O Tribunal de Justiça da Bahia já tem data definida para passar por uma nova inspeção conduzida pela Corregedoria Nacional de Justiça. A ação ocorrerá entre os dias 6 e 10 de abril, conforme estabelece a Portaria nº 12, assinada pelo ministro Mauro Campbell Marques.

A inspeção abrangerá setores administrativos e judiciais da Corte baiana, além das serventias extrajudiciais, como os cartórios. O objetivo é verificar o funcionamento das atividades, identificar possíveis falhas e promover melhorias na prestação de serviços à população.

Esse tipo de procedimento faz parte das atribuições da Corregedoria, ligada ao Conselho Nacional de Justiça, e tem como foco garantir mais transparência, eficiência e regularidade no Judiciário brasileiro. Durante o período, equipes técnicas irão analisar rotinas internas, produtividade e cumprimento de normas.

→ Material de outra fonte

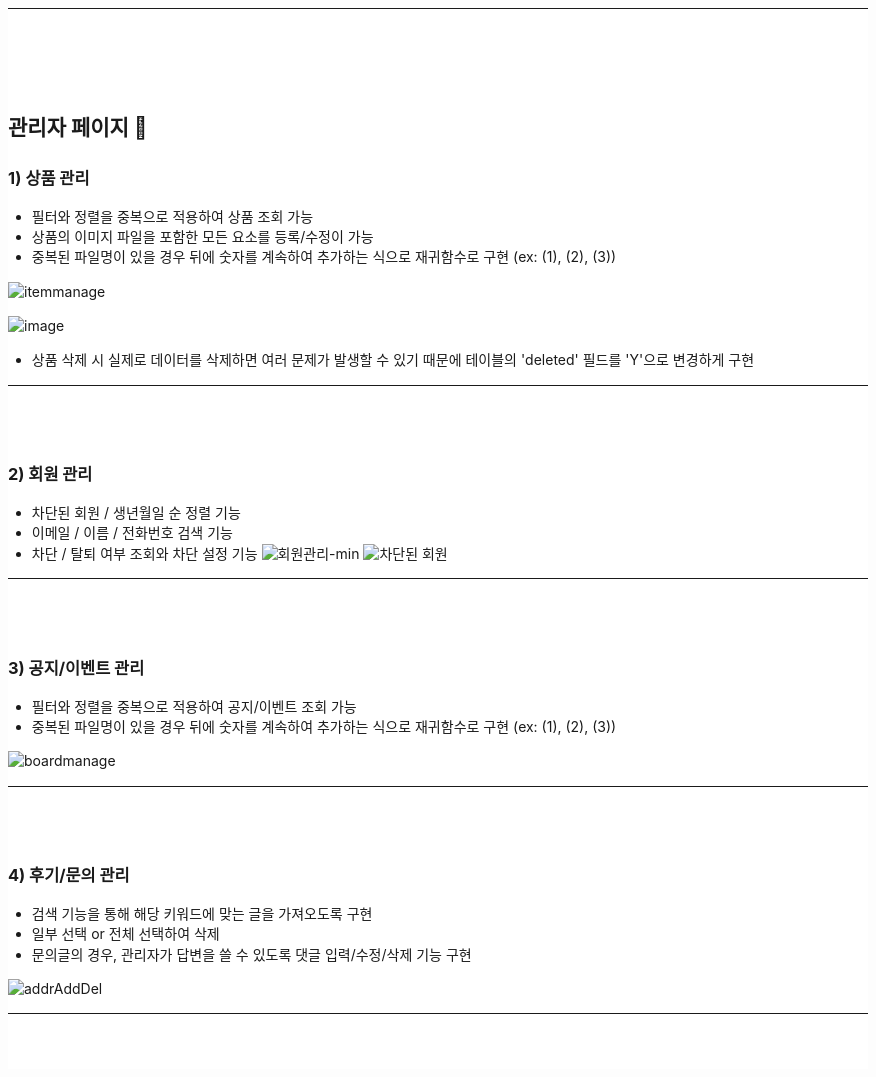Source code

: 
***
<br><br><br>


## 관리자 페이지 🧐

### 1) 상품 관리  
- 필터와 정렬을 중복으로 적용하여 상품 조회 가능
- 상품의 이미지 파일을 포함한 모든 요소를 등록/수정이 가능
- 중복된 파일명이 있을 경우 뒤에 숫자를 계속하여 추가하는 식으로 재귀함수로 구현 (ex: (1), (2), (3))
<img width="100%" alt="itemmanage" src="https://user-images.githubusercontent.com/117332944/218488653-8f012552-f61e-4231-b46a-d446ad49923b.gif"> 

![image](https://user-images.githubusercontent.com/117332944/218489047-f4afb805-8e16-4e31-9519-94ff35b0d414.png)

- 상품 삭제 시 실제로 데이터를 삭제하면 여러 문제가 발생할 수 있기 때문에 테이블의 'deleted' 필드를 'Y'으로 변경하게 구현


***
<br><br>


### 2) 회원 관리
- 차단된 회원 / 생년월일 순 정렬 기능  
- 이메일 / 이름 / 전화번호 검색 기능
- 차단 / 탈퇴 여부 조회와 차단 설정 기능 
![회원관리-min](https://user-images.githubusercontent.com/114971312/218416472-07d821de-5bb6-467d-b2e7-2129f09fb9c2.gif)
![차단된 회원](https://user-images.githubusercontent.com/114971312/218690751-bf6a5f65-456a-4fec-9c49-88dfad5f8f80.JPG)


***
<br><br>


### 3) 공지/이벤트 관리
- 필터와 정렬을 중복으로 적용하여 공지/이벤트 조회 가능
- 중복된 파일명이 있을 경우 뒤에 숫자를 계속하여 추가하는 식으로 재귀함수로 구현 (ex: (1), (2), (3))
<img width="100%" alt="boardmanage" src="https://user-images.githubusercontent.com/117332944/218490427-2e2e4f9a-0800-4c98-942f-335ac4cdaf40.gif"> 


***
<br><br>


### 4) 후기/문의 관리
- 검색 기능을 통해 해당 키워드에 맞는 글을 가져오도록 구현 
- 일부 선택 or 전체 선택하여 삭제 
- 문의글의 경우, 관리자가 답변을 쓸 수 있도록 댓글 입력/수정/삭제 기능 구현
<img width="100%" alt="addrAddDel" src="https://user-images.githubusercontent.com/110235270/218756207-acc460dc-eb3e-4f9e-a539-b98299fe6459.gif">  


***
<br><br>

A expectativa é que a inspeção contribua para o aperfeiçoamento dos serviços prestados pelo TJBA, fortalecendo a confiança da sociedade no sistema de Justiça. Relatórios com recomendações e eventuais determinações poderão ser emitidos após a conclusão dos trabalhos, orientando ajustes necessários.

A iniciativa reforça o papel fiscalizador do CNJ e evidencia a importância de monitoramento contínuo nos tribunais estaduais, especialmente em um cenário de crescente demanda por celeridade e qualidade nos processos judiciais.